* [To-do list]:
A. Can you reproduce the ETF passage word for word, starting at "Exchanged Traded Funds" and ending at "off you are."?
B. According to the ETF passage, why are Closed-End ETFs left out of its scope? Answer in one to three sentences.
C. How would the ETF passage go on? Continue it from its last sentence.

* [Extract provided]:
Exchanged Traded Funds (ETFs) have been a corner stone of TimingCube's index investing approach from day one. Since our early beginnings the number and variety of ETFs available have flourished and our initial focus on the QQQ - the Nasdaq 100 index tracking stock - has expanded to more indices and their corresponding ETFs. Their popularity has exploded and, combined, they now hold hundreds of billions in assets. ETFs are the most practical and economical investment vehicles at our disposal to implement the Trend Timing system. Because of their diversity, the seemingly endless choices available and their hidden pitfalls, the more you understand about these funds, the better off you are.

Before going any further we need to narrow the scope of this editorial to the types of funds that are germane to our Trend Timing system and weed out the ones that do not apply.
Let us first eliminate Closed-End ETFs (CEFs) which have a fixed number of shares that causes their price to be influenced by the demand for the fund itself, and can therefore deviate substantially from the price of the underlying assets.
We also need to drop fixed-income funds which seek to generate fixed income by investing in various debt instruments such as bonds.

[Stored items]
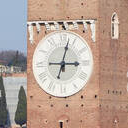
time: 3:02
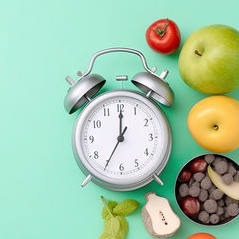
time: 7:00
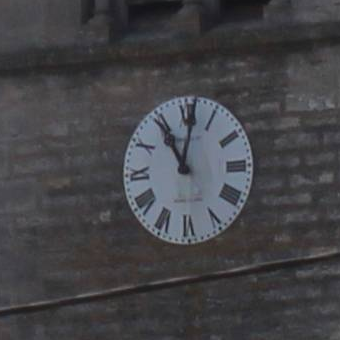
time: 11:01
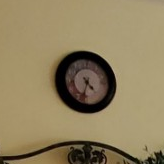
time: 4:33
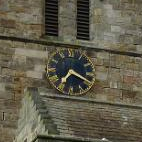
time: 7:19
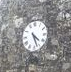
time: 4:26
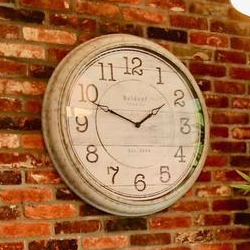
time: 1:48
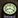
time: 8:18
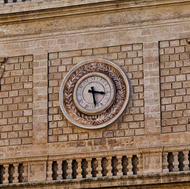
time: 3:28
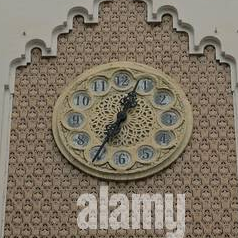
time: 12:34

* [Results of the tasks]:
A.
Exchanged Traded Funds (ETFs) have been a corner stone of TimingCube's index investing approach from day one. Since our early beginnings the number and variety of ETFs available have flourished and our initial focus on the QQQ - the Nasdaq 100 index tracking stock - has expanded to more indices and their corresponding ETFs. Their popularity has exploded and, combined, they now hold hundreds of billions in assets. ETFs are the most practical and economical investment vehicles at our disposal to implement the Trend Timing system. Because of their diversity, the seemingly endless choices available and their hidden pitfalls, the more you understand about these funds, the better off you are.

B. Closed-End ETFs have a fixed number of shares, so their price is influenced by demand for the fund itself. Their price can therefore deviate substantially from the price of the underlying assets.

C.
The type of ETFs we will concentrate on can be identified as "equity index ETFs".

The name "Exchanged Traded Fund" aptly describes a security that is listed on a stock exchange, trades intra-day like any stock, and whose price fluctuates during the day as a result of offer and demand for the underlying securities. ETFs are extremely convenient and easy to use. They can be purchased and sold exactly the same way as any stock, using identical techniques such as limit and stop orders, short sales, and margin trading. A growing number of ETFs now even have options (puts and calls) associated with them.

The main characteristics of equity index ETFs are as follows:

Diversification
As the name indicates, equity index ETFs seek to track a particular market index by investing primarily in the securities that constitute that index. In effect, when you buy an ETF share you buy the entire basket of stocks making up the index, thus diversification. How much diversification you actually get varies greatly because, while some indices represent broad markets - such as the Nasdaq Composite - others can be extremely narrow. There is an index and an ETF for just about every slice and sector of the market. Some are industry specific like the SOXX index which is a proxy for the semiconductor industry or the Dow Jones Utilities which only holds 15 large utility companies. Others differentiate themselves by the size (market capitalization) of their constituent companies, small-, mid-, or large-cap. In addition, there are many region or country specific funds. Broad market funds are the bread and butter of Trend Timing. The more narrow and specific a fund is, the more likely it becomes that it will not exhibit good correlation with the broad markets and our Model.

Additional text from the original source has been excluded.